WOW!! I thought I was the only Mormon on this site. That's awesome!
That makes three of us.
Actually, I'm not sure that the abandonment of Polygamy was mainly a question of respecting the law. After all, it was just as illegal most places during the previous fifty years that we'd been practising it, though the matter hadn't got to the Supreme Court, so maybe could be considered still "open" in some sense.
It was basically the fact that our position was ceasing to be tenable. Not only was the Federal Government getting tougher, but the economics of it were getting worse. Since the transcontinental railroad reached Utah in 1869, there had been an increasing flow of eastern manufactures into Utah, not necessities of life, but little semi-luxuries which a husband could buy for one wife, but not for several.
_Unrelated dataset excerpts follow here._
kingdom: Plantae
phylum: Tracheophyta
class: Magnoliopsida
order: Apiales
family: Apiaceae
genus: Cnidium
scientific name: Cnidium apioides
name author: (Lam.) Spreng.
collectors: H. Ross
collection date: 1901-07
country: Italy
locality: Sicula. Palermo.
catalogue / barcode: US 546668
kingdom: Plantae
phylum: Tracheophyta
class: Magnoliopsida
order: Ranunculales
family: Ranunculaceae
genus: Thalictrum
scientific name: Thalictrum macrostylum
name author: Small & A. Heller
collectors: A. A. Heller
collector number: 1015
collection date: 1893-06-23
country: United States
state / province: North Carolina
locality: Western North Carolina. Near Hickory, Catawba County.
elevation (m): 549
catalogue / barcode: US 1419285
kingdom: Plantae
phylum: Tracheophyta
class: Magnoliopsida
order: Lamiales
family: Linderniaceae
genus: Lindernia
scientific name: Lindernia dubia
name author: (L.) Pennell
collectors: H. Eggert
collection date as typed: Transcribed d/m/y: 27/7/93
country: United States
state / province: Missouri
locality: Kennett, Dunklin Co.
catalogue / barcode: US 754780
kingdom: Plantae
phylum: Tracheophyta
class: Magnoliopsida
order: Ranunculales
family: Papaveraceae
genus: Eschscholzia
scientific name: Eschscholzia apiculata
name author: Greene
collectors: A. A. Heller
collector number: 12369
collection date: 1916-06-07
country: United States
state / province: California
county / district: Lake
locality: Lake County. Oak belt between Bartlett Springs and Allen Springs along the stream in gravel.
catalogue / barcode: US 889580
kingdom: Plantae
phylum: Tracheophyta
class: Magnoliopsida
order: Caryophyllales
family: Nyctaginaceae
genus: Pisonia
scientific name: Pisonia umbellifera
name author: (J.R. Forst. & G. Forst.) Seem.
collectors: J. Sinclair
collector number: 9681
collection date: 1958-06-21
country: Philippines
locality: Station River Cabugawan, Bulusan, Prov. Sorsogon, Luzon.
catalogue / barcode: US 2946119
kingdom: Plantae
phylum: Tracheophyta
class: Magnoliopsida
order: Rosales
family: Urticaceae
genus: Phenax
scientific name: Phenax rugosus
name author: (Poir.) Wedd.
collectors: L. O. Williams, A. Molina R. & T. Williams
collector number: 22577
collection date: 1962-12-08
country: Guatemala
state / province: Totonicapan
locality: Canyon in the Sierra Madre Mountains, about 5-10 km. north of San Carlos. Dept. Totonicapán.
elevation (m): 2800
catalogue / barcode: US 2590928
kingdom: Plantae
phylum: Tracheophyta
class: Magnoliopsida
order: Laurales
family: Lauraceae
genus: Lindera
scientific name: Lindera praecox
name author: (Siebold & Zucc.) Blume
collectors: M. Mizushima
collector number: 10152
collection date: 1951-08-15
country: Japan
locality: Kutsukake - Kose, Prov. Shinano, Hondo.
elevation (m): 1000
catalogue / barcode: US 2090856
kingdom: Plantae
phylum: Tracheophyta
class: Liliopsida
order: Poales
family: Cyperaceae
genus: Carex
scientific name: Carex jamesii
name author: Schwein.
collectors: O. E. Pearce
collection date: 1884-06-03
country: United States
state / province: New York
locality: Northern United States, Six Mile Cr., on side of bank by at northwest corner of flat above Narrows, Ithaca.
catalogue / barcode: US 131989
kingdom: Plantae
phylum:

So by the 1880s, being a plural wife essentially meant embracing a life of genteel (and sometimes not so genteel) poverty. The result was predictable. By the 1880s, only about half as many plural marriages were being solemnised as in the 1860s.
As a result, Polygamy was getting increasingly marginalised. Polygamists still dominated the leadership, but among the "rank and file", where it had always been a minority practice, it was becoming a steadily smaller one, and this threatened the Church's unity. Many Saints were increasingly unenthusiastic about getting all this hassle for the sake of something they themselves didn't practice. The writing was on the wall by about 1885, when a draft State Constitution, including a prohibition of Polygamy, won a "yes" vote not only in the Territory as a whole, but even in solidly Mormon counties. President Woodruff, who was nobody's fool, got the message, and sought the Lord's guidance as to what it meant, and the 1890 Manifesto duly followed.
Earlier, Polygamy had been a unifying force. As the leading figures of the Church were largely polygamists, they had to stick together. If you quarrelled with Brigham Young, you had nowhere to go. You couldn't just go back to Illinois with your seven wives in tow. As a result, internal splits like the one at Kirtland became much less likely. By 1890, though, it had turned from a unifying force into a divisive one , and so had outlived its usefulness.